What happened

Shares of Editas Medicine (EDIT -2.50%) were up 21.1% for the week as of Friday morning, according to data provided by S&P Global Market Intelligence. The gene-editing biotech has actually had a two-week run. Its shares have climbed 48.7% since January 19, the day it announced it was selling EDIT-202, a gene-editing therapy to fight solid tumors, to Shoreline Biosciences for an undisclosed amount.

So what

Investors clearly are in favor of the company's moves to strengthen its cash position and long-term prospects. On January 9, management said the company was cutting 20% of its workforce and streamlining its operations to focus on EDIT-301. In the wake of that announcement and the sale of EDIT-202, retail investors have increased their positions in the company.

The science that Editas Medicine uses has shown tremendous potential. The company uses the CRISPR-associated protein (Cas9) to change a person's own cells at the DNA level to fight a variety of diseases. The company's lead candidate, EDIT-301, is a therapy designed to correct genetic errors in genomes to cure two rare, inherited blood diseases: transfusion-dependent beta thalassemia (TBT) and sickle cell disease (SCD).

Two competitors, CRISPR Therapeutics (CRSP 1.35%) and Vertex Pharmaceuticals (VRTX 1.25%), have teamed up on a CRISPR-editing cell therapy, Exa-cel, for the same indications and say they are expected to complete a rolling biologics license application (BLA) with the Food and Drug Administration (FDA) for Exa-cel this quarter.
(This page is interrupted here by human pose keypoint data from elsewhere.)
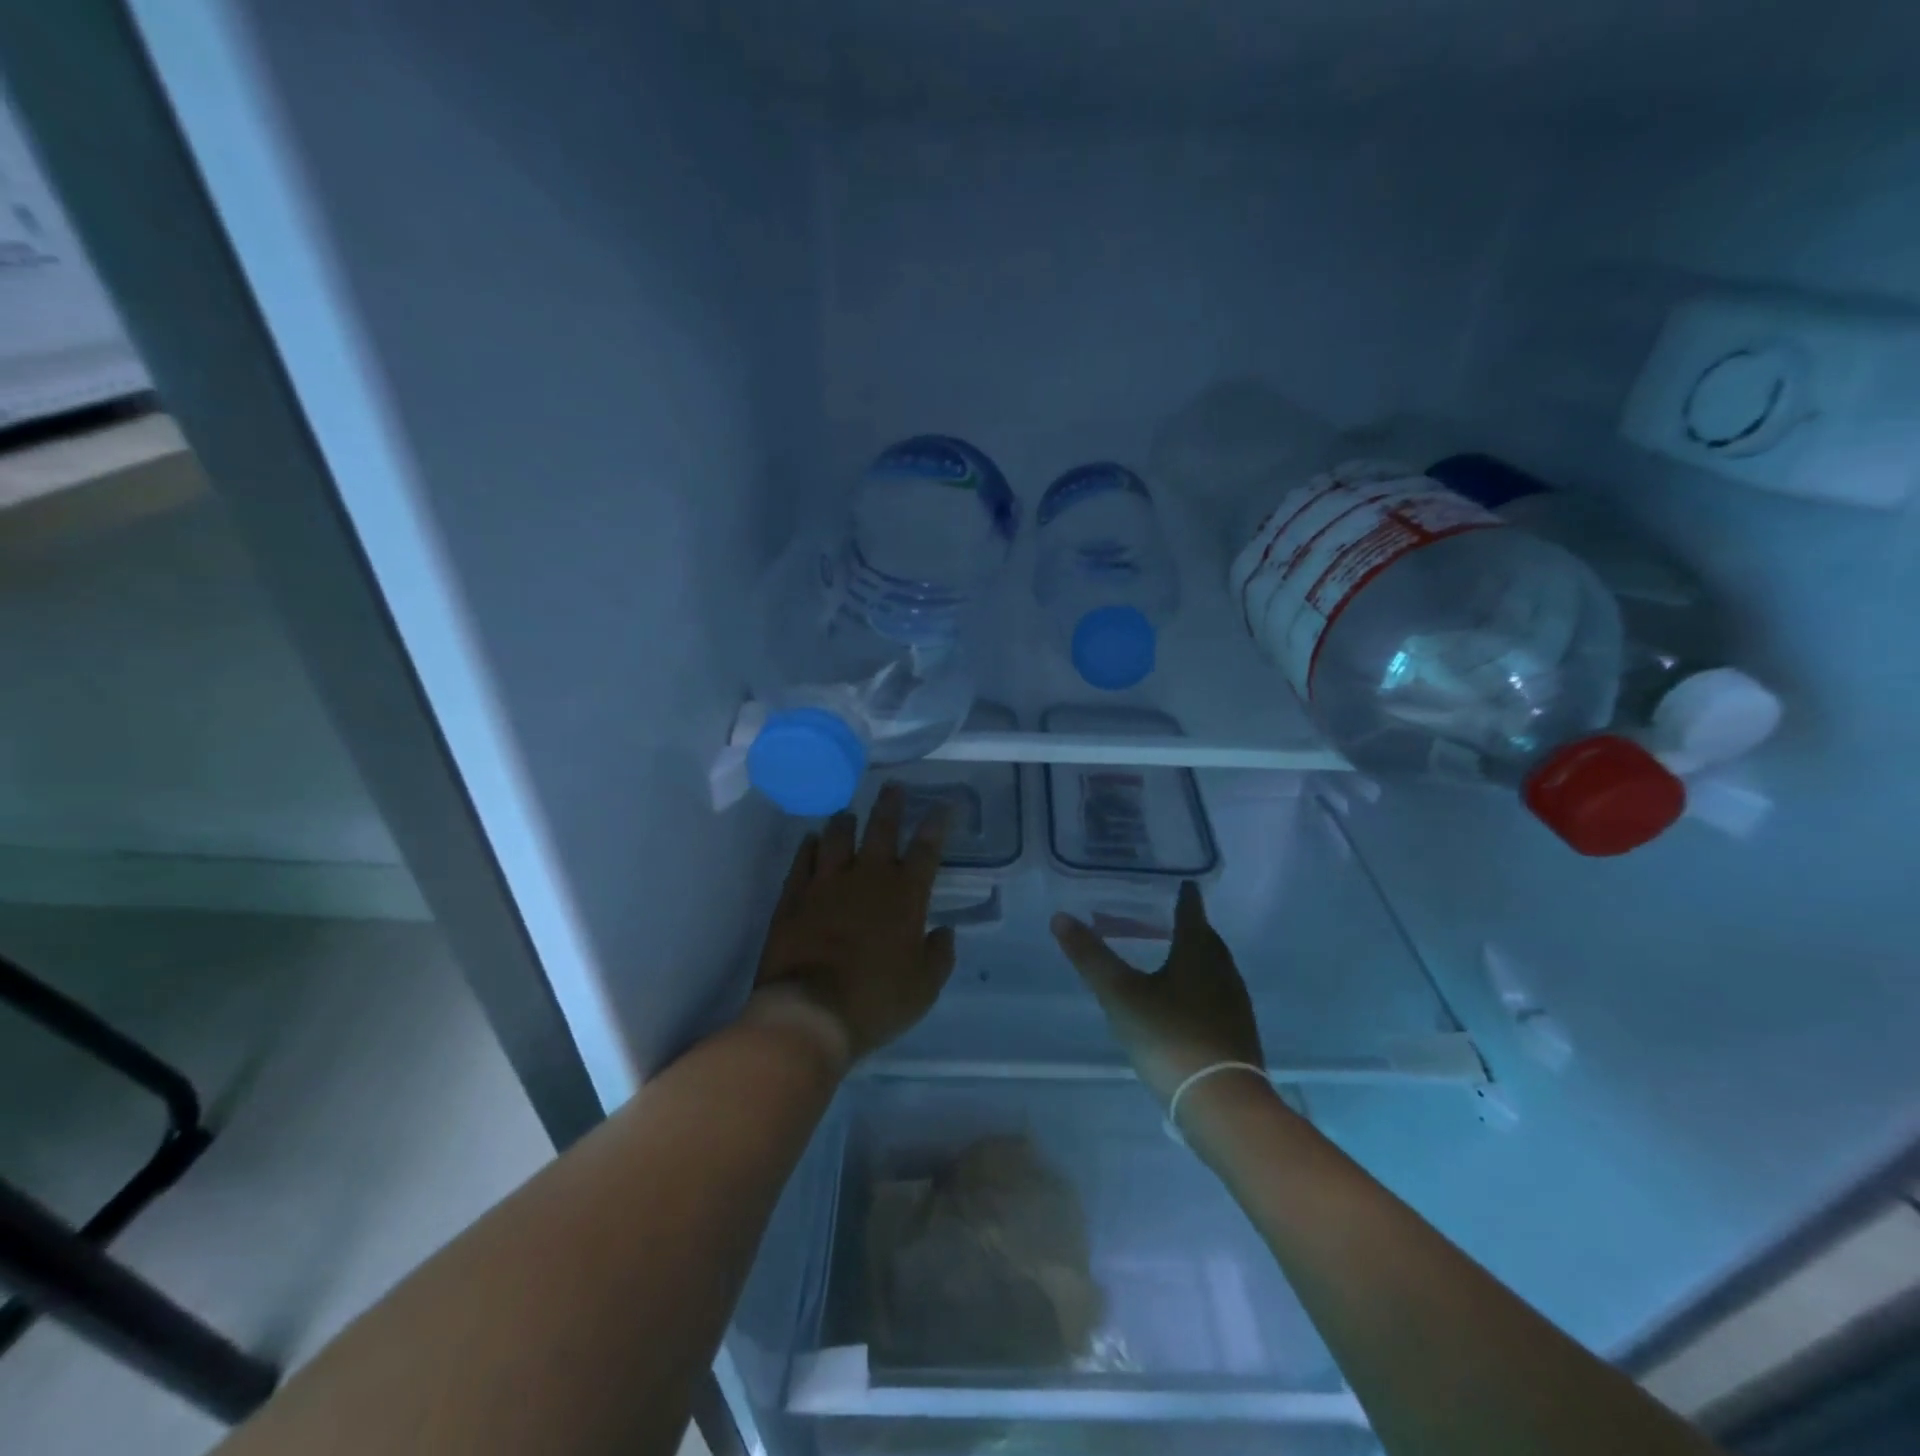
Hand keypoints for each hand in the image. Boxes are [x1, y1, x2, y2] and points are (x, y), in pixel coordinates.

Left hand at [751, 784, 956, 1064]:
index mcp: (905, 895)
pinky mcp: (794, 895)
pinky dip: (810, 846)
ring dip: (845, 821)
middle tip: (892, 786)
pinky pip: (803, 860)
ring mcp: (826, 883)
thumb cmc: (876, 1000)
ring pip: (838, 837)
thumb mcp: (924, 986)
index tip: (944, 804)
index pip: (927, 848)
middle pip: (881, 829)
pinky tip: (812, 840)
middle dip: (890, 805)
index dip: (937, 823)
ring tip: (848, 812)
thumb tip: (944, 932)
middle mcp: (868, 877)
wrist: (810, 1011)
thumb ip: (939, 954)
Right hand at [1050, 881, 1264, 1103]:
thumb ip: (1091, 957)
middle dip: (1192, 926)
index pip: (1192, 913)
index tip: (1183, 884)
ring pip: (1216, 968)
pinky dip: (1202, 986)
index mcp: (1198, 954)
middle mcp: (1223, 972)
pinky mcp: (1237, 1034)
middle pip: (1208, 940)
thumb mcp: (1121, 995)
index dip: (1186, 897)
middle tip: (1171, 917)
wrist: (1221, 1104)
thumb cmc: (1169, 1037)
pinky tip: (1187, 1002)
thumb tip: (1060, 917)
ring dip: (1198, 957)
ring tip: (1176, 956)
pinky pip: (1218, 995)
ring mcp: (1235, 1005)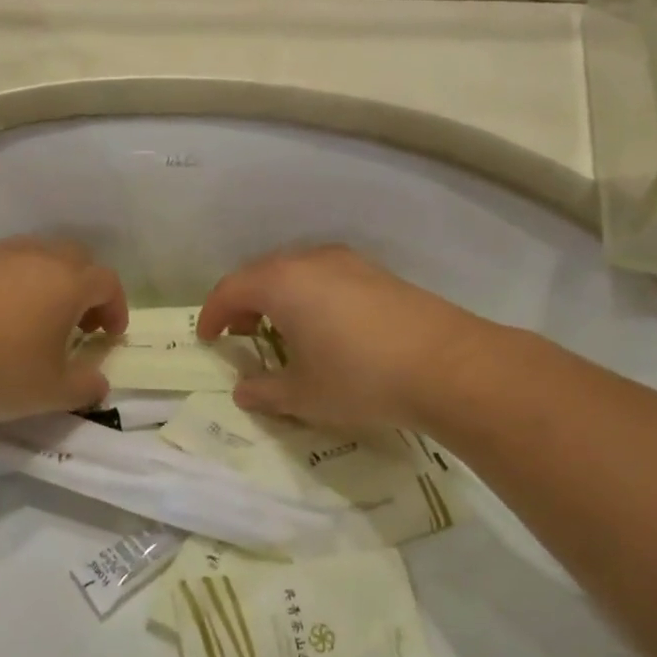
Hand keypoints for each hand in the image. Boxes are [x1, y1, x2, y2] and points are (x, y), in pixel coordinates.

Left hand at [0, 237, 127, 418]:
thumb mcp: (48, 392)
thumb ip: (84, 387)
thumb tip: (99, 382)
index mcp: (67, 283)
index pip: (107, 282)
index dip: (116, 307)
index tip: (109, 335)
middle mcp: (36, 257)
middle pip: (75, 259)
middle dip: (85, 289)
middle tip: (78, 323)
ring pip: (35, 258)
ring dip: (46, 285)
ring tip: (34, 322)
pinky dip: (9, 286)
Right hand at [197, 246, 479, 428]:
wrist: (448, 365)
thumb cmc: (360, 378)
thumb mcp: (304, 394)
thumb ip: (265, 391)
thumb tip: (243, 391)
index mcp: (282, 283)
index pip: (230, 289)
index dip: (212, 314)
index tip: (207, 339)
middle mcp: (311, 261)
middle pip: (262, 274)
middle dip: (244, 304)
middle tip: (241, 335)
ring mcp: (349, 263)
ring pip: (297, 273)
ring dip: (278, 299)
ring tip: (282, 333)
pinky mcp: (378, 274)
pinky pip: (327, 278)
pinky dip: (310, 297)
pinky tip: (325, 329)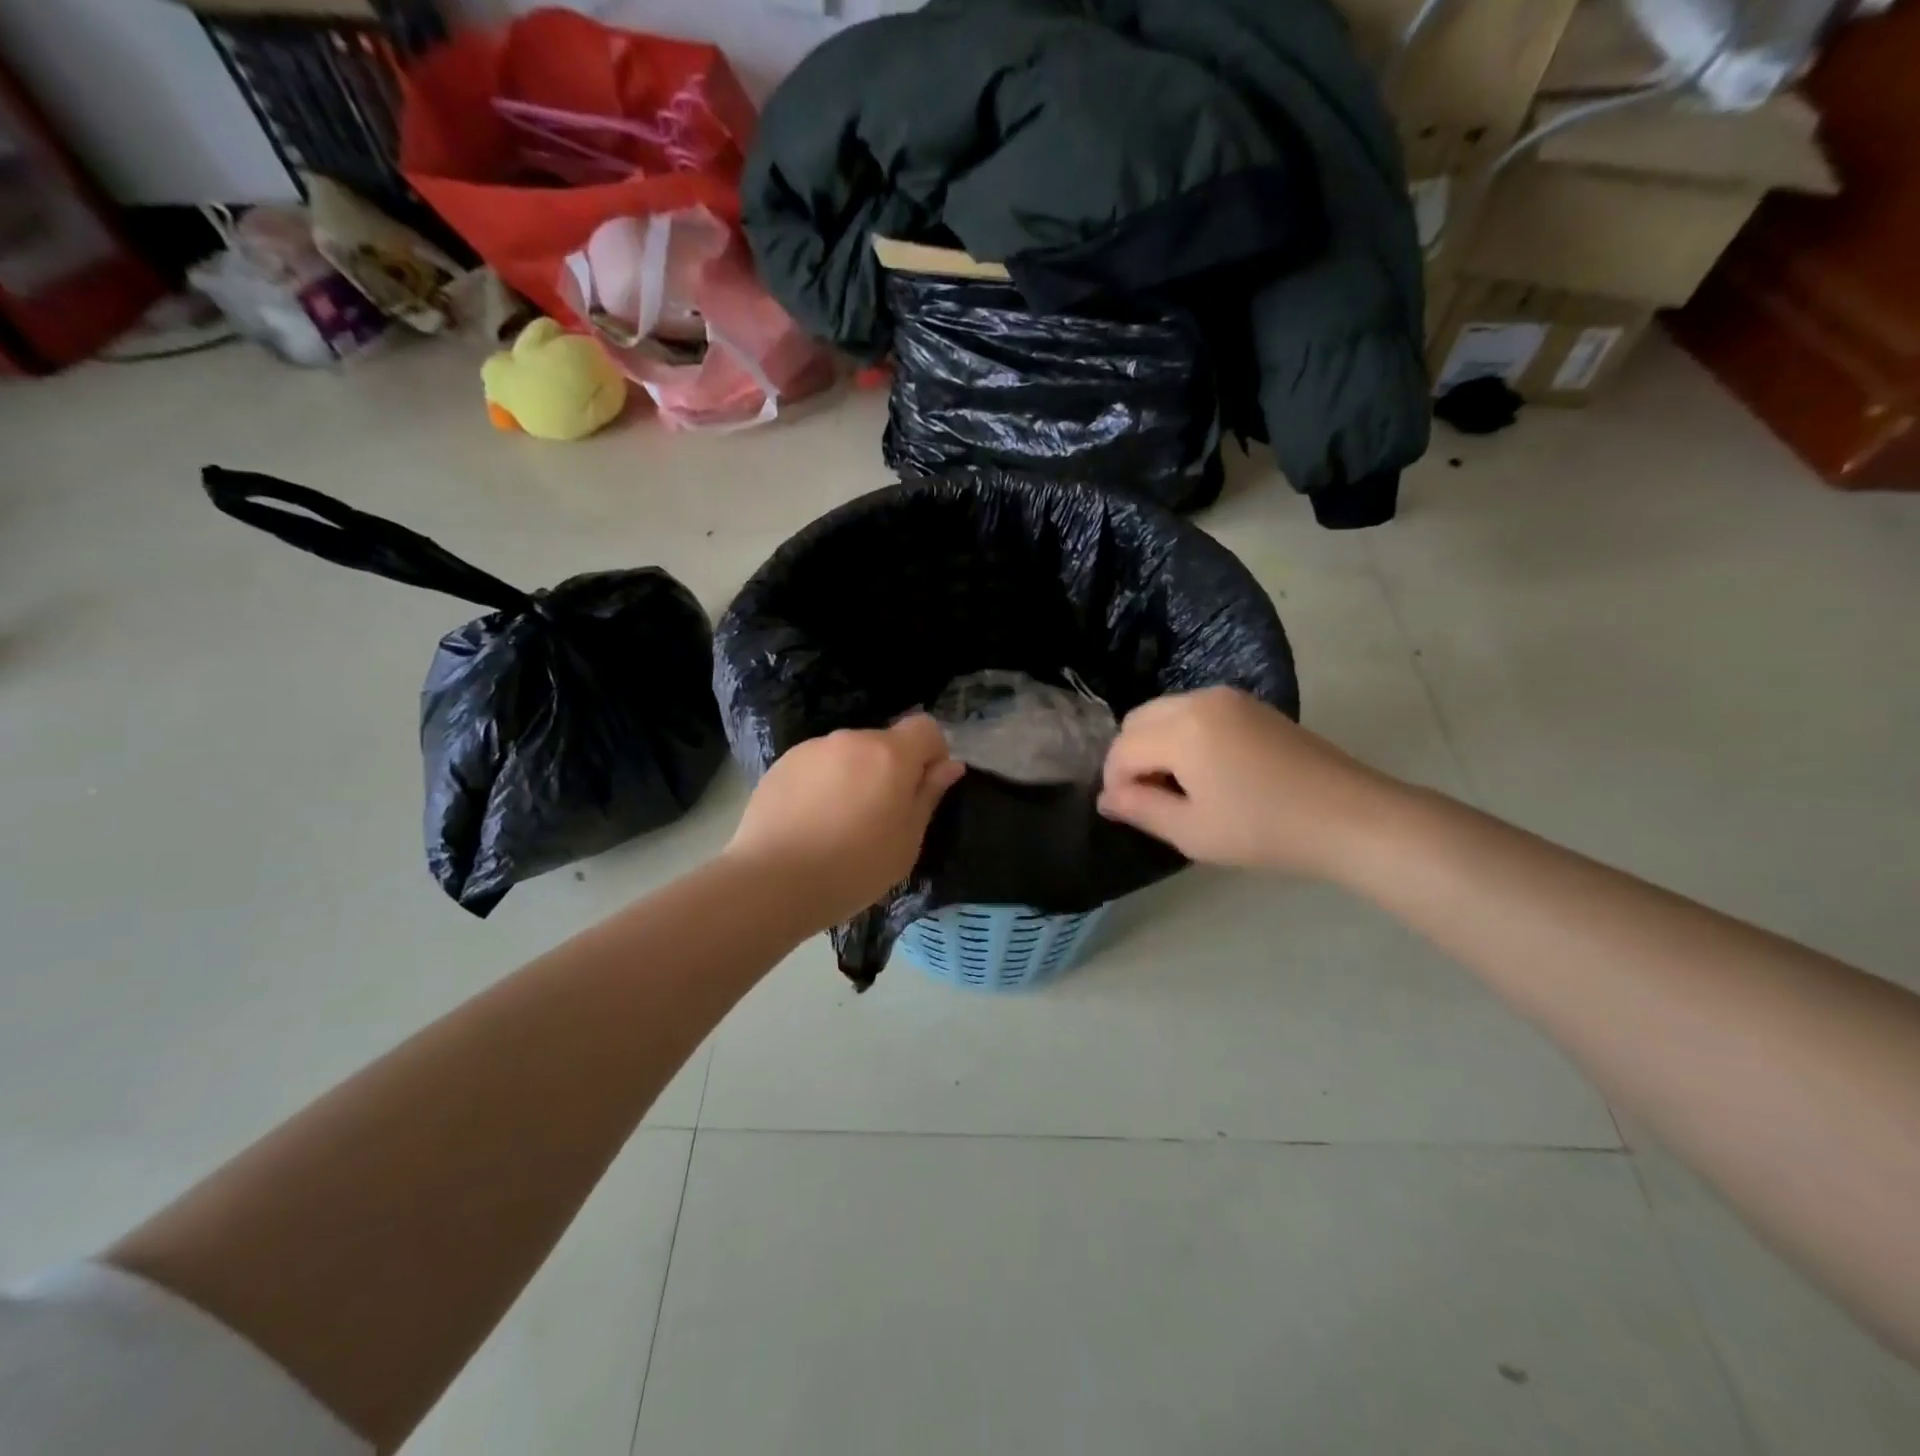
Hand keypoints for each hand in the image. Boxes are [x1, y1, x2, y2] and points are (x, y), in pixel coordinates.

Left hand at [724, 715, 965, 926]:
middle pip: (884, 742)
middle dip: (890, 769)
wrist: (773, 881)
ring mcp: (812, 749)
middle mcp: (851, 739)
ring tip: (839, 824)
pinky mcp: (781, 765)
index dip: (932, 753)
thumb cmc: (855, 867)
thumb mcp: (907, 840)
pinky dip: (823, 785)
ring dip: (854, 776)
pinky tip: (810, 823)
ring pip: (848, 755)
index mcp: (890, 754)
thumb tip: (950, 766)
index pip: (926, 727)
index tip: (923, 789)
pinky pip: (817, 767)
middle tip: (880, 817)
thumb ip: (929, 795)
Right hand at [1097, 687, 1397, 876]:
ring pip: (1165, 712)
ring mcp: (1228, 698)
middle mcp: (1199, 700)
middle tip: (1150, 798)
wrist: (1350, 817)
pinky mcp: (1251, 705)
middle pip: (1138, 720)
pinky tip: (1207, 770)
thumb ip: (1140, 809)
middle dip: (1131, 757)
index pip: (1122, 749)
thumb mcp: (1192, 832)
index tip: (1128, 812)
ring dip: (1156, 745)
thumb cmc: (1264, 830)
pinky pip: (1195, 711)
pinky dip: (1182, 735)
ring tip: (1179, 787)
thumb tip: (1106, 797)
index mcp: (1181, 729)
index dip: (1114, 782)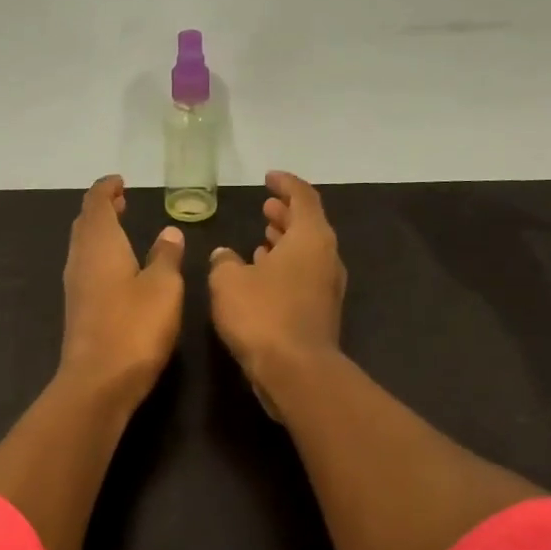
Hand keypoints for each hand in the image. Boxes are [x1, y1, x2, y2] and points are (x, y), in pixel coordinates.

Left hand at [59, 175, 185, 404]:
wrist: (99, 380)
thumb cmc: (134, 327)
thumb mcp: (163, 287)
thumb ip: (166, 256)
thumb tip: (169, 232)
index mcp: (100, 245)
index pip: (96, 204)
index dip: (106, 189)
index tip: (120, 181)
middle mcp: (81, 260)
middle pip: (85, 223)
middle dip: (101, 208)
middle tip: (121, 201)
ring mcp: (76, 286)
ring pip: (83, 246)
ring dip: (100, 232)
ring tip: (121, 228)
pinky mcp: (78, 309)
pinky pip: (87, 267)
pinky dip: (100, 255)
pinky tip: (118, 268)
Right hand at [208, 171, 346, 410]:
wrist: (296, 371)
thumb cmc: (262, 315)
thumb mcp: (228, 281)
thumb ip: (223, 261)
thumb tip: (224, 255)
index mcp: (310, 238)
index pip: (303, 197)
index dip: (286, 184)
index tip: (268, 178)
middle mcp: (325, 258)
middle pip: (308, 225)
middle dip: (285, 214)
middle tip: (265, 208)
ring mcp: (326, 287)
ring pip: (305, 254)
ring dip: (284, 243)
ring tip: (261, 237)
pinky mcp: (320, 312)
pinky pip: (303, 277)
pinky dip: (284, 268)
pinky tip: (262, 275)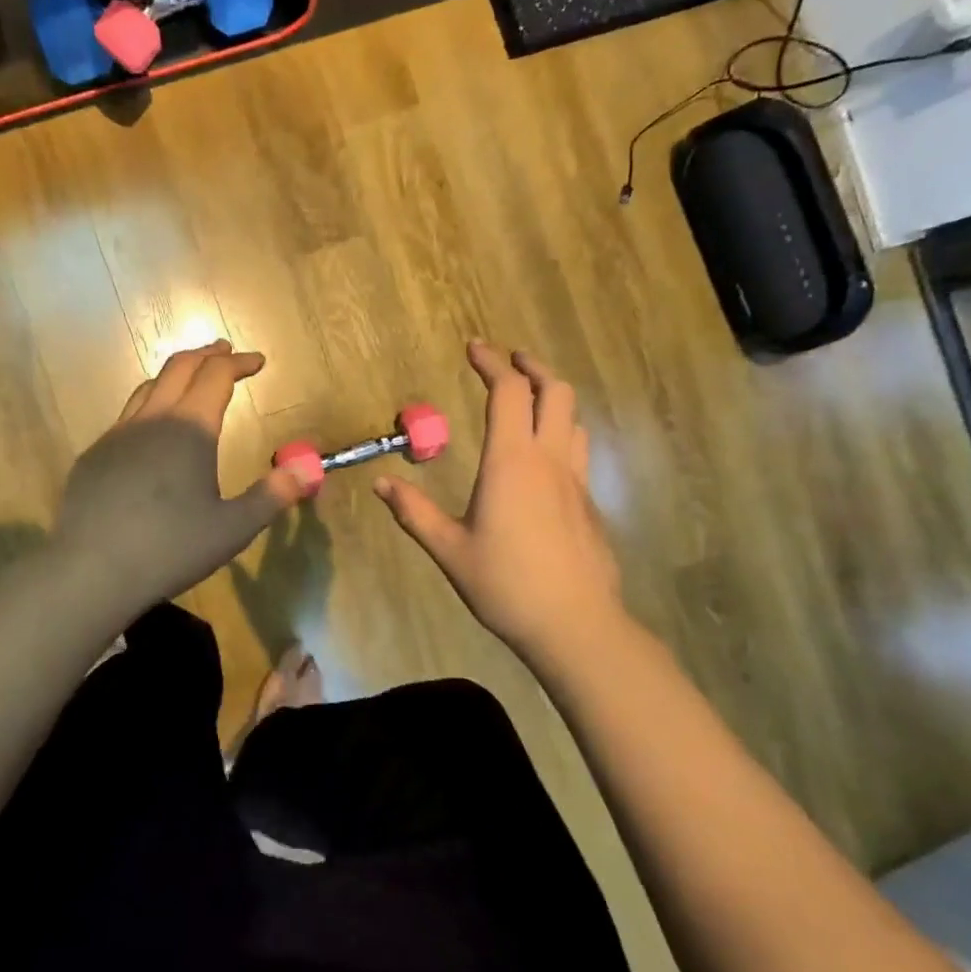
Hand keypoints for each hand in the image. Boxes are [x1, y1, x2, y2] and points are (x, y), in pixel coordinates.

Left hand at [55, 342, 306, 613]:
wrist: (92, 571)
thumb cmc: (171, 548)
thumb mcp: (233, 528)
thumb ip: (273, 495)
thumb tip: (309, 468)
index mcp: (191, 428)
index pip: (217, 375)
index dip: (239, 362)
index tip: (257, 361)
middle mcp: (152, 419)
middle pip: (179, 367)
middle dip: (207, 355)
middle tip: (225, 352)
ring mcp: (117, 435)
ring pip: (148, 388)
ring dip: (175, 376)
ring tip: (190, 383)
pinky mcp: (94, 456)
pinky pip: (126, 418)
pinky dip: (149, 409)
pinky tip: (152, 436)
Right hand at [375, 342, 627, 665]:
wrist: (575, 624)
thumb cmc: (505, 584)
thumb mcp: (449, 549)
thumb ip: (414, 512)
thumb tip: (381, 484)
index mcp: (512, 462)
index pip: (509, 392)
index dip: (492, 362)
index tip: (474, 347)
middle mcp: (549, 459)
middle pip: (555, 390)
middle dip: (531, 367)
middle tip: (508, 362)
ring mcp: (576, 479)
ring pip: (574, 417)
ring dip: (552, 396)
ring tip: (528, 400)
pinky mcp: (589, 501)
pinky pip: (578, 448)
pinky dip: (561, 430)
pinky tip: (544, 455)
This isn't necessarily seen as bad news for Editas, because an approval for a CRISPR-editing therapy would be an affirmation of Editas' own technology.

Now what

The clinical-stage biotech has a long way to go before it has a marketed product, and its pipeline is limited. However, long-term investors see so much potential in gene editing that they are willing to look past the company's lack of potential therapies and revenue (only $42,000 in the third quarter) at this point. The move to free up cash allows Editas a longer time in which to develop its therapies. At last report, the company said it had enough cash to continue operations through 2025.